Я написал фельетон под заглавием «Парижская студенческая ассоциация». Читал его многим товарищам и потом отнес в «Русские ведомости». Никого там лично тогда я не знал: пришел в студенческой форме и передал рукопись незнакомому мне господину с черной бородой; это был В.А. Розенберг, который позднее, уже в эмиграции, в своей книге о «Русских ведомостях», про это мое первое их посещение вспомнил. Потом в «Русских ведомостях» я много писал. Через несколько дней после вручения рукописи я получил письмо от А.С. Постникова, бывшего профессора, специалиста по вопросам крестьянства, а позднее моего коллеги по 3-й Государственной думе; он извещал, что моя статья принята и будет скоро напечатана с небольшими сокращениями, которые ничего в статье не изменят. Таков был мой литературный дебют. Как курьез вспоминаю, что редакция «Русских ведомостей» в 1914 году мне предлагала отметить чем-нибудь 25-летие моей литературной работы у них. Но это совпало с началом Великой войны; всем было не до того; потом мне предлагали сделать это уже в 50-летие, но это совпало с новой Великой войной 1939 года, когда никому не приходило в голову что-либо праздновать. Так моему литературному юбилею дважды помешала война.

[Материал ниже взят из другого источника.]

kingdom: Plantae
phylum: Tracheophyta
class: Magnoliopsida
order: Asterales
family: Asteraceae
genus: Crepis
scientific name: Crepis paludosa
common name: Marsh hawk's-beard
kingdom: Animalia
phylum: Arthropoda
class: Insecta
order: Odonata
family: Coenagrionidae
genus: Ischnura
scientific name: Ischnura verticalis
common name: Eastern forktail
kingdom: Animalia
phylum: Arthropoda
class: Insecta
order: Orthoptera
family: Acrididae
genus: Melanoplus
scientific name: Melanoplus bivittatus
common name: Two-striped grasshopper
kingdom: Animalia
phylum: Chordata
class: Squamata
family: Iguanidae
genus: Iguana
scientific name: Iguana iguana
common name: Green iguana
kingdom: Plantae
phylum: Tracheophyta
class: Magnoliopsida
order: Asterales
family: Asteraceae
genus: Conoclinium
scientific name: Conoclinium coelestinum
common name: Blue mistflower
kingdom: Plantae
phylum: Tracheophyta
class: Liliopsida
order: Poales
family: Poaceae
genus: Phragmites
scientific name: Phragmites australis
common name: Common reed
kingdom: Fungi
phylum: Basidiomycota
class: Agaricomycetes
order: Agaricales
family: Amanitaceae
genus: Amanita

Первое соприкосновение с газетной работой не обошлось без неприятности. В моей статье я особенно напирал на то, что казалось мне наиболее важным, то есть на происхождение ассоциации. Как это ни странно, положение именно французских студентов было в одном отношении сходно с нашим «реакционным» Университетским уставом 1884 года. Мы из полицейских соображений были объявлены «отдельными посетителями» Университета, которым поэтому запрещались всякие корпоративные действия. Но то же сделала когда-то и Французская революция. Уничтожая феодальный порядок, она разрушала следы корпораций, имела дело только с «отдельными гражданами» единой и нераздельной республики. Именно ввиду этого, для защиты студентов как корпорации, и возникла студенческая ассоциация. С этого нужно было и нам начинать, не только для самопомощи и для самозащиты, но и для школы самоуправления. В этом смысле я и написал свой фельетон. Но когда он был наконец напечатан, он мне причинил одно огорчение.